WORK INSTRUCTIONS:
Below are entries with pictures among them; reproduce exactly, and only, the lines from the one containing "immediatament i donar-li" down to the one containing "астрономические события все же можно", without the pictures.

[Dataset records]
┌────────

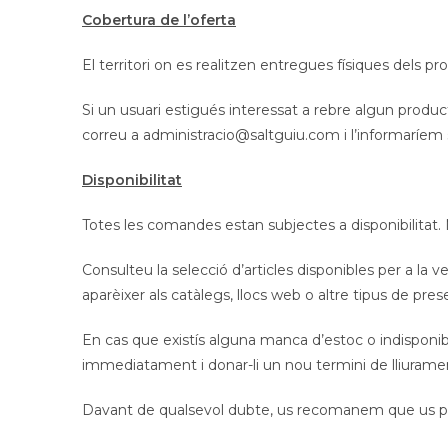
Cobertura de l’oferta
El territori on es realitzen entregues físiques dels p
Si un usuari estigués interessat a rebre algun produ
correu a administracio@saltguiu.com i l’informaríem 
Disponibilitat
Totes les comandes estan subjectes a disponibilitat.
Consulteu la selecció d’articles disponibles per a la 
aparèixer als catàlegs, llocs web o altre tipus de pr
En cas que existís alguna manca d’estoc o indisponib
immediatament i donar-li un nou termini de lliurament o
Davant de qualsevol dubte, us recomanem que us pos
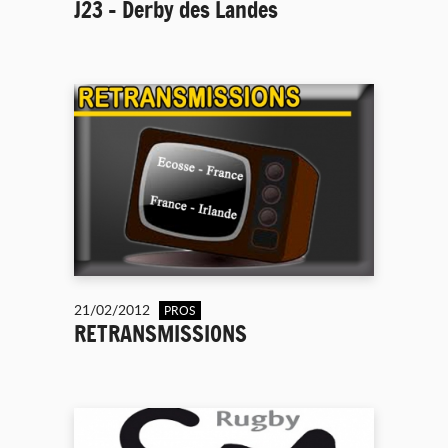
J23 - Derby des Landes
21/02/2012
PROS
RETRANSMISSIONS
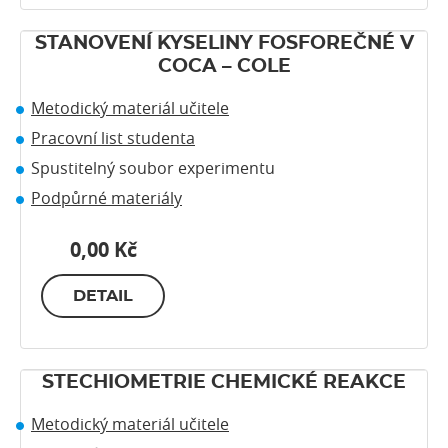
STANOVENÍ KYSELINY FOSFOREČNÉ V
COCA – COLE
Metodický materiál učitele
Pracovní list studenta
Spustitelný soubor experimentu
Podpůrné materiály
0,00 Kč
DETAIL
STECHIOMETRIE CHEMICKÉ REAKCE
Metodický materiál učitele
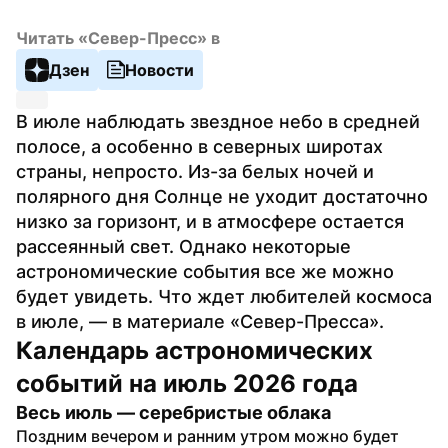
Читать «Север-Пресс» в
Дзен
Новости
В июле наблюдать звездное небо в средней 
полосе, а особенно в северных широтах 
страны, непросто. Из-за белых ночей и 
полярного дня Солнце не уходит достаточно 
низко за горизонт, и в атмосфере остается 
рассеянный свет. Однако некоторые 
астрономические события все же можно 
будет увидеть. Что ждет любителей космоса 
в июле, — в материале «Север-Пресса».
Календарь астрономических 
событий на июль 2026 года
Весь июль — серебристые облака
Поздним вечером и ранним утром можно будет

└────────

REPLY TO THE TASK:
immediatament i donar-li un nou termini de lliurament o
Davant de qualsevol dubte, us recomanem que us pos
J23 - Derby des Landes
21/02/2012
PROS
RETRANSMISSIONS
STANOVENÍ KYSELINY FOSFOREČNÉ V
COCA – COLE
Metodický materiál učitele
Pracovní list studenta
Spustitelný soubor experimentu
Podpůrné materiály
0,00 Kč
DETAIL
STECHIOMETRIE CHEMICKÉ REAKCE
Metodický materiál učitele
Читать «Север-Пресс» в
Дзен
Новости
В июле наблюдать звездное небо в средней 
полосе, а особенно в северных широтах 
страны, непросто. Из-за белых ночей и 
полярного дня Солнце не уходит достаточно 
низко за горизонт, и в атмосфере остается 
рассеянный свет. Однако некоторые 
астрономические события все же можно 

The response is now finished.